- Activities -
A: Rewrite the passage of the Rossini recording review from "available at Amazon" up to and including "August 9, 2011)", replacing "Guillaume Tell" with "William Tell".
B: According to the Rossini recording review, in what year was Bartlet's critical edition of the opera published?

14.10.11

Guillaume Tell

This article was first published at The Classical Review on October 14, 2011.

available at Amazon
Rossini, Guillaume Tell, G. Finley,
J. Osborn, M.-N. Lemieux, Accademia Nazionale di Santa Cecilia, A. Pappano

(released on August 9, 2011)
EMI 0 28826 2 | 208'15"
Antonio Pappano is a reliably good conductor, but some of his work, like the Verdi Requiem he recorded with the Accademia Nazionale di Santa Cecilia recently, lacks that last bit of unexpected fire to make it truly great. His new recording with the same orchestra of Rossini’s mammoth opera Guillaume Tell falls into the same category. It is a beautiful recording in many ways, showing off the virtues of this unwieldy but worthwhile opera, but it does not quite reach the mark of being indispensable.

In a fine essay for a handsomely presented booklet (which includes libretto and translations) Pappano says that Guillaume Tell was put on his plate when he took the reins of the Accademia Nazionale di Santa Cecilia. This three-CD set claims to be the first recording to use the critical edition of the opera by the late M. Elizabeth C. Bartlet, made for the Pesaro Edition of the complete works of Rossini and published in 1992.

Bartlet’s edition is preferable to the score published in the 19th century, which was made before the work was actually performed. In the course of preparing the opera for public performance, Rossini customarily made many changes that were recorded only in orchestral parts and other archival sources in Paris, and which Bartlet compiled painstakingly to create a definitive version of the opera that was actually premiered by Rossini in 1829.

- Data -
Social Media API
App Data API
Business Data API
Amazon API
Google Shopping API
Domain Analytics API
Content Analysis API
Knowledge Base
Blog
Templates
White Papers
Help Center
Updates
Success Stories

- Answers given -
A:
available at Amazon
Rossini, William Tell, G. Finley,
J. Osborn, M.-N. Lemieux, Accademia Nazionale di Santa Cecilia, A. Pappano

(released on August 9, 2011)

B: 1992